Black board (Soviet policy)Blacklisting (Soviet policy) – Per WP:COMMONNAME. Most English-language sources refer to this as blacklists, blacklisting, blacklisted (applied to individuals, farms, villages, or raions). Some don’t mention the black boards at all, and those that do generally only by way of explanation (since blacklisting is the English translation). Examples:

  • Heorhii Papakin (2009). ""Blacklists" as a Tool of the Soviet Genocide in Ukraine" (PDF). Holodomor Studies. 1 (1 (Winter–Spring 2009)). Translated by Marta D. Olynyk: 57–58. ISSN 1947-993X. Wikidata Q105099928. In their struggle against "malicious enemies" who were refusing to deliver their food supplies to the state, the party-Soviet organs of the USSR began to institute a system of "blacklists," one of the Soviets' most brutal repressive measures. ¶ The concept of blacklists and its very essence were formed gradually during all of 1932. On November 6 a decision passed by the CC CP(B)U announced the "goods blockade of raions that are not fulfilling the state grain delivery plan." Included on this blacklist were eight raions in Dnipropetrovsk oblast' . . . [doesn't mention black boards]
  • Olga Andriewsky (23 January 2015). "Towards a Decentred History: The Study of the Holodomor and Ukrainian Historiography". East/West: Journal of Ukrainian Studies. 2 (1): 29. doi:10.21226/T2301N. ISSN 2292-7956. Wikidata Q105099952. In particular, there has been substantial research on the practice of blacklisting villages, the so-called chorni doshky—a practice that was used widely in Ukraine and the Kuban in 1932-33. Heorhii Papakin, senior researcher at the Institute of History, Academy of Sciences of Ukraine, has been studying the subject for over a decade and has compiled a 180 page-long list of villages and collective farms in Ukraine that were blacklisted . . . [doesn't mention black boards except in Ukrainian]

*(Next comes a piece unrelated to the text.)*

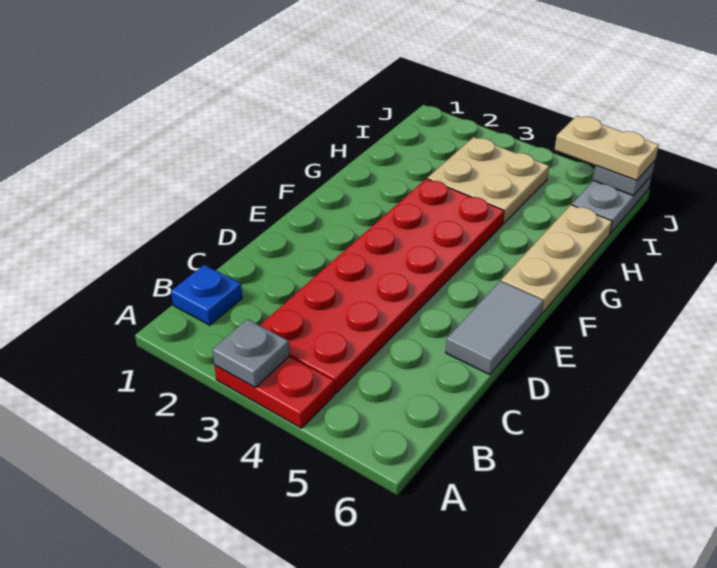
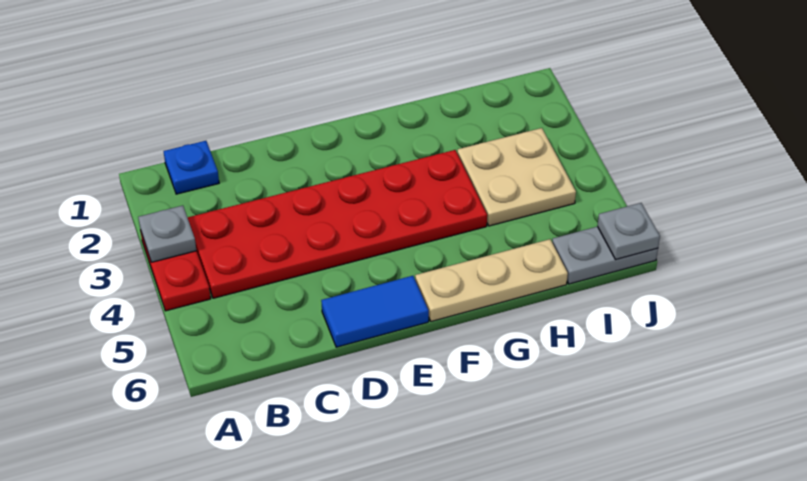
grey 1x2 tile [446,281,543,375] -> blue 1x2 tile [321,276,429,347]
tan 1x2 plate [555,116,659,180] -> none

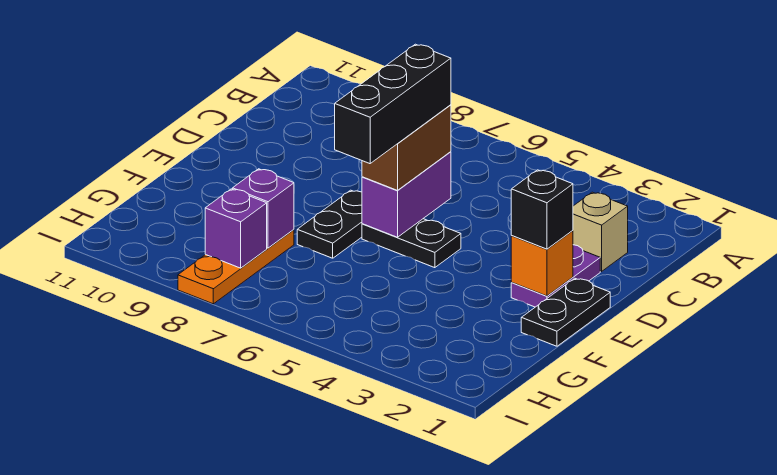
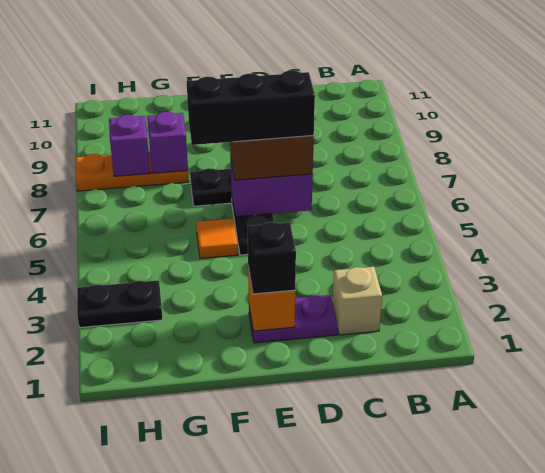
black 1x2 plate [521,278,610,346] -> black 1x2 plate moved to [77,280,163,328]
none -> orange 1x1 tile [196,219,238,259]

  • Anne Applebaum (2017). Red famine: Stalin’s war on Ukraine. p. 193. ISBN 978-0-385-53885-5. LCCN 2017029952. OL 26935259M. Wikidata Q105099873. In November and December 1932, as the significance of the new "unconditional" requisition orders was sinking in, the Ukrainian Communist Party enlarged and formalized the republic's system of blacklists. The term "blacklist" (chorna doshka, which translates more literally as "black board") was not new.  —Michael Z. 01:30, 29 January 2021 (UTC)Relisting. User:Ceyockey (talk to me) 19:23, 13 February 2021 (UTC)Reply
Two of the sources you gave used "blacklist", is there any reason why "blacklisting" is preferred? "Blacklist" sounds better, whereas "blacklisting" sounds too generic. Hzh (talk) 11:26, 30 January 2021 (UTC)Reply
I think all three sources use all three forms outside of the snippets I chose to illustrate the concept, and there are more sources one can consult. This article is about the actions against people during historical time (could be expanded with background to 1921 or earlier) including the motivation, selection, listing, resulting punitive measures, relationship to other issues, and long-term effects, and not restricted to just lists or listing, so I chose the noun describing the action that I consider to infer the broader view. Seems clearer. Also follows the article title for the general concept, “Blacklisting.” —Michael Z. 16:01, 1 February 2021 (UTC)Reply



The discussion above is closed. Please do not modify it. Subsequent comments should be made on the appropriate discussion page. No further edits should be made to this discussion.